- **Document section**:
◆ ◆ ◆
Lineage-specific transcription factor landscape of thymic neuroendocrine tumors

Introduction

Thymic neuroendocrine tumors (TNETs) are rare malignancies characterized by aggressive clinical behavior and limited therapeutic options. In small cell lung cancer (SCLC), molecular subtypes based on the expression of lineage-defining transcription factors (TFs)—ASCL1, NEUROD1, POU2F3, and YAP1—have been proposed. However, the TF landscape of TNETs remains poorly defined. Given the pathological similarities among neuroendocrine tumors across organs, we aimed to investigate whether the TF-based classification system used in SCLC is applicable to TNETs.

Methods

Sixteen pathologically confirmed TNETs—including large cell neuroendocrine carcinoma (LCNEC), thymic small cell carcinoma (TSCC), atypical carcinoid (AC), and typical carcinoid (TC)—were retrospectively analyzed. Immunohistochemistry was performed to evaluate classical neuroendocrine (NE) markers (synaptophysin, chromogranin A, CD56) and TFs (ASCL1, NEUROD1, POU2F3, YAP1). H-scores were calculated, and tumors were categorized according to TFs expression profiles.
◆ ◆ ◆
- **Extracted entries**:
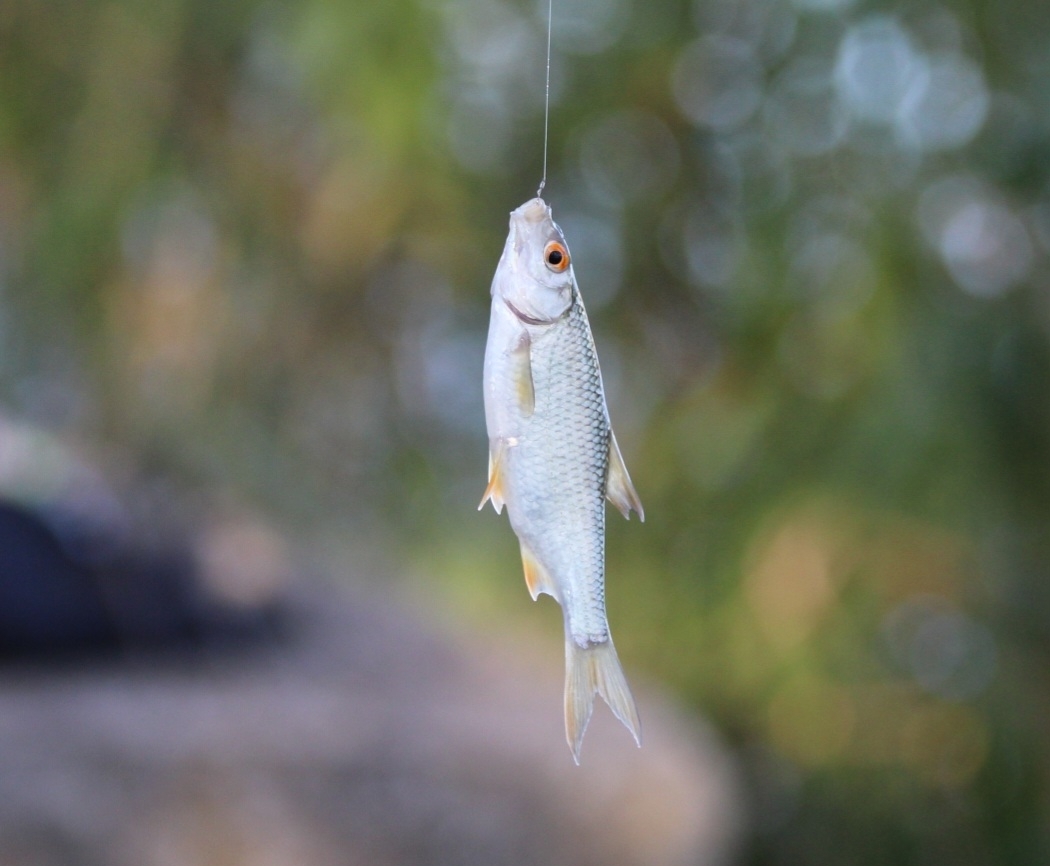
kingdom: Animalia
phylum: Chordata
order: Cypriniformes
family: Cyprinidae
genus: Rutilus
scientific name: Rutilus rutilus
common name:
◆ ◆ ◆
- **Questions to answer**:
(a) Which tumor types does the Methods section of the thymic tumor text list among the TNETs analyzed?
(b) Output a passage of the thymic tumor text verbatim: begin at the words "Lineage-specific transcription factor" and stop after "applicable to TNETs.".
The lines are material separate from the thymic tumor text.

- **Solutions in order**:
(a)
- Large cell neuroendocrine carcinoma (LCNEC)
- Thymic small cell carcinoma (TSCC)
- Atypical carcinoid (AC)
- Typical carcinoid (TC)

(b)
Lineage-specific transcription factor landscape of thymic neuroendocrine tumors

Introduction

Thymic neuroendocrine tumors (TNETs) are rare malignancies characterized by aggressive clinical behavior and limited therapeutic options. In small cell lung cancer (SCLC), molecular subtypes based on the expression of lineage-defining transcription factors (TFs)—ASCL1, NEUROD1, POU2F3, and YAP1—have been proposed. However, the TF landscape of TNETs remains poorly defined. Given the pathological similarities among neuroendocrine tumors across organs, we aimed to investigate whether the TF-based classification system used in SCLC is applicable to TNETs.